All in all, wheat prices have been under a lot of pressure. All three classes of wheat traded to new lows this week. Both good domestic production expectations and large global stocks have weighed on the markets. Speculative funds are short, and keeping pressure on.


Durum wheat prices have been steady in Minneapolis. That market has been depressed and depressing, with no real movement in more than a year.

Large supplies are making it impossible to rally. U.S. farmers did their part, and have planned to cut acreage in 2019. Canadian farmers are planning to follow suit. StatsCanada reported an expected drop to 5.0 million acres for durum, a drop of almost 19%. Many U.S. and Canadian farmers will have to deal with wet fields for early planting, too.

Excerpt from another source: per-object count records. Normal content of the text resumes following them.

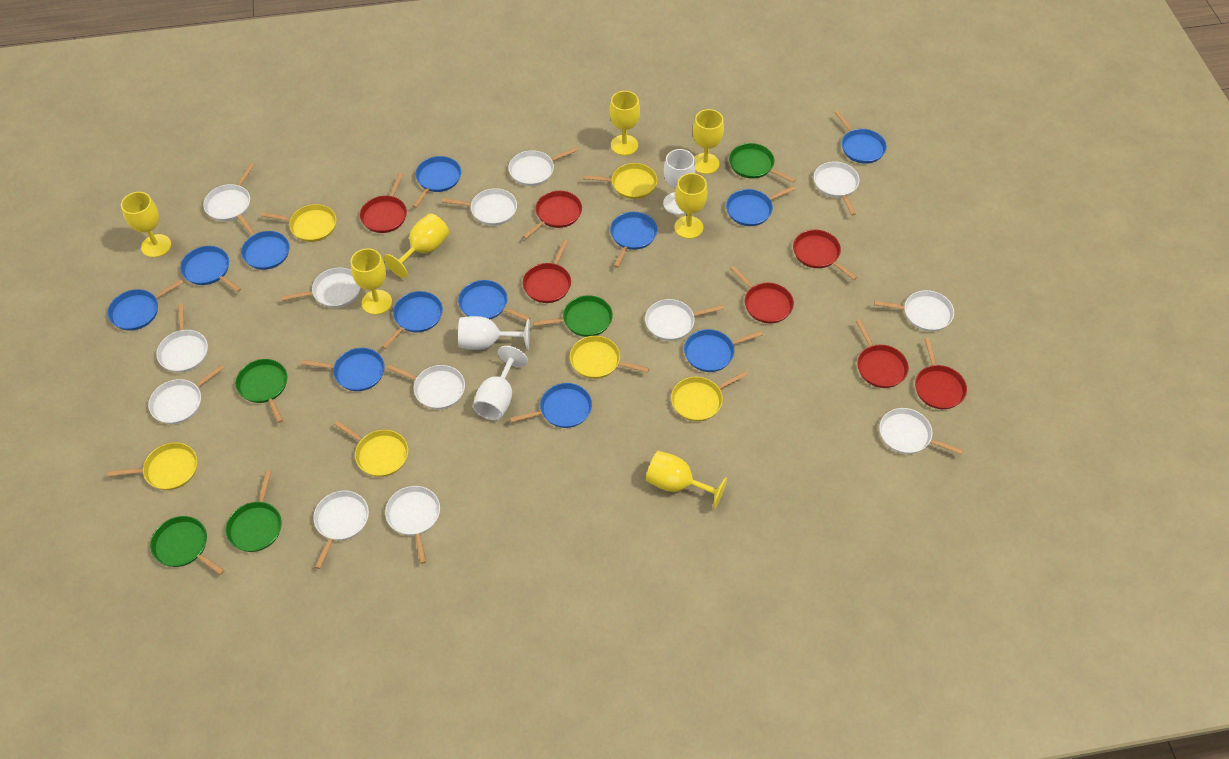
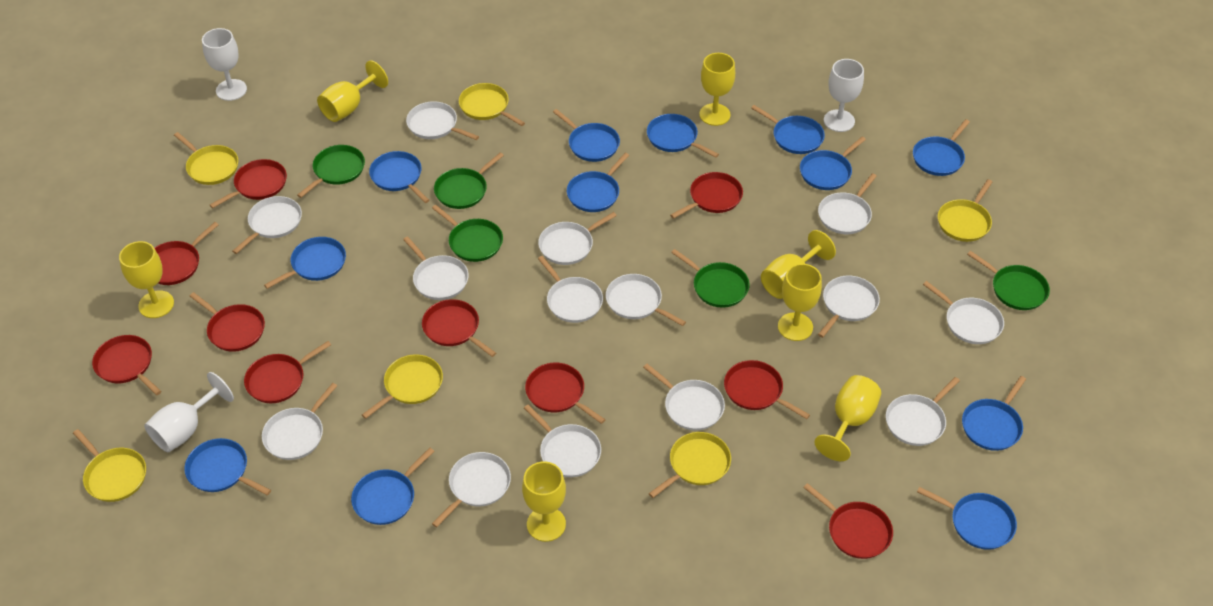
red pan: 7 -> 10
white pan: 13 -> 14

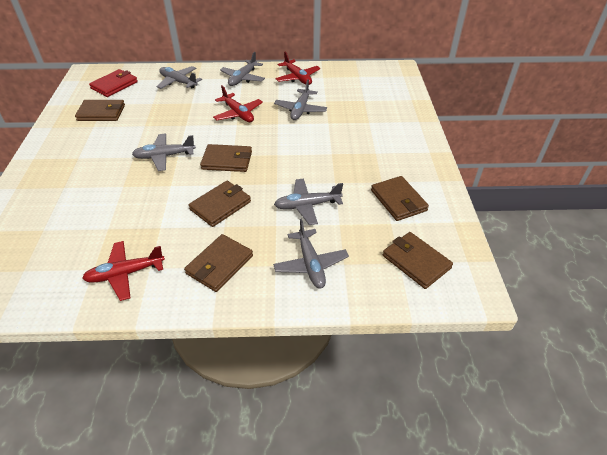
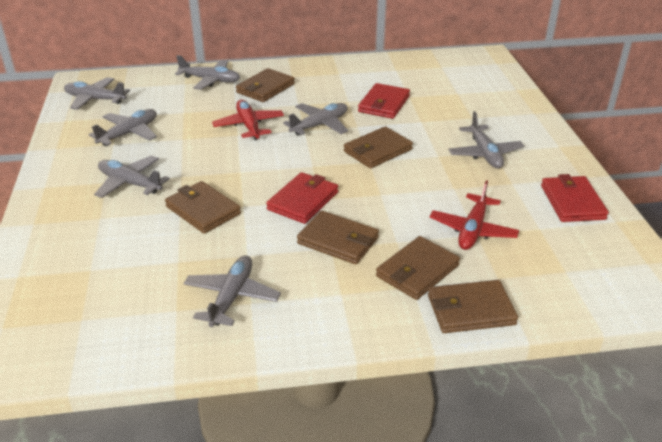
grey plane: 6 -> 7
red plane: 3 -> 2
red wallet: 1 -> 3

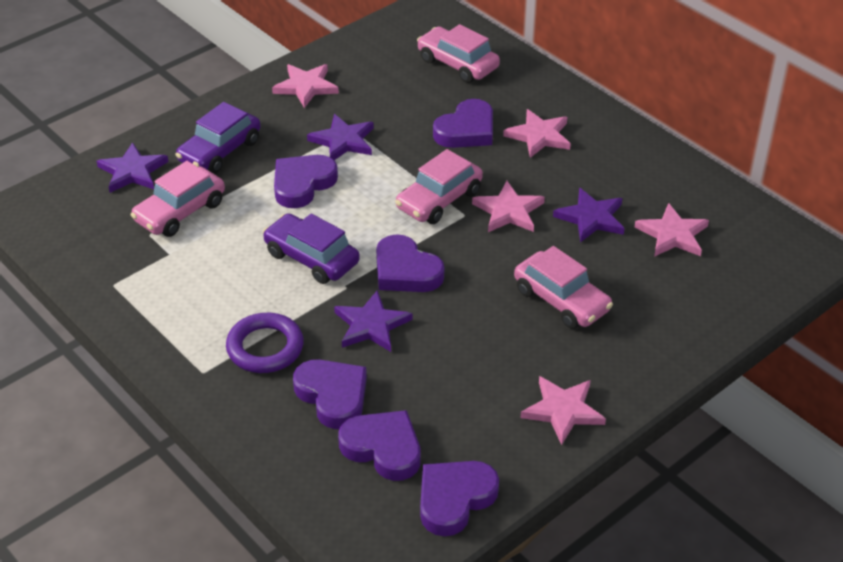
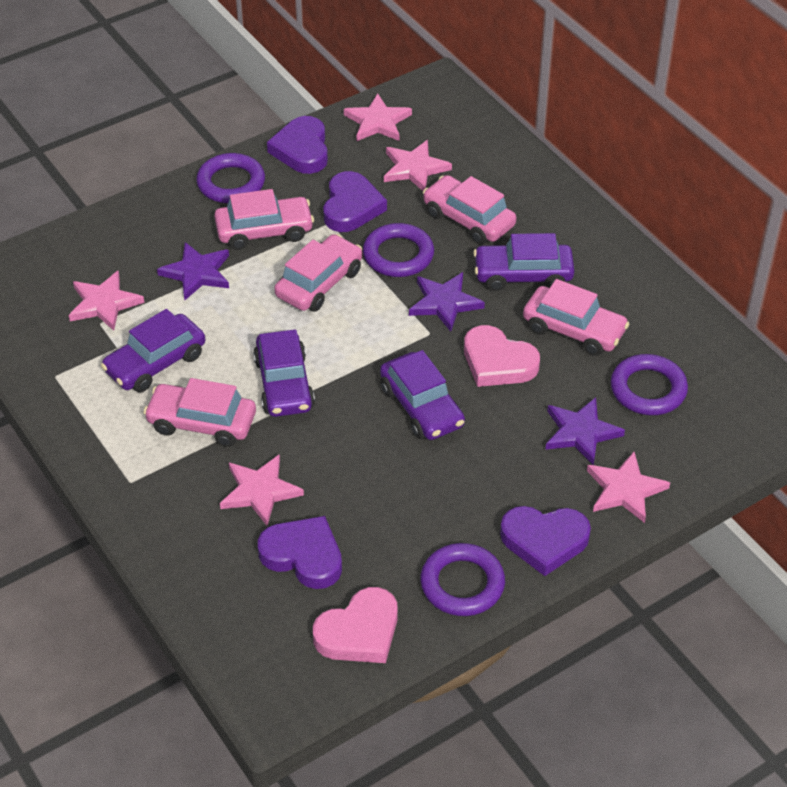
pink car: 4 -> 5
pink heart: 0 -> 2
purple car: 2 -> 4
purple heart: 6 -> 4
purple ring: 1 -> 4
purple star: 4 -> 3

No surprise, but canola acreage is expected to fall in 2019. Prices have been weak for the last several months, and with no trade resolution expected in the near future, farmers are looking to avoid big losses and are reducing area for canola.

Farmers will cut area to 21.3 million acres this year, a 6.6% drop from last year. Similarly, soybean planted area in Canada will fall 10.7% from a year ago. Both crops face tough export barriers that many just do not wish to deal with for a second straight year.


Pulses are mixed in terms of plantings, with lentils set to decline while field peas will increase. The StatsCanada report showed that lentil area will fall 9.6% to 3.4 million acres. The aforementioned trade issues with India as a result of their import policies make lentils a less certain bet. Field peas should see a 11.6% bump.


Barley area in Canada is expected to climb 10.2% from a year ago, to total 7.2 million acres. Feed grains are seeing a good boost at the expense of oilseeds. In the U.S., barley planting has been lagging. 17% of the crop is done (up from 8% last week) compared to the five-year average pace of 29%.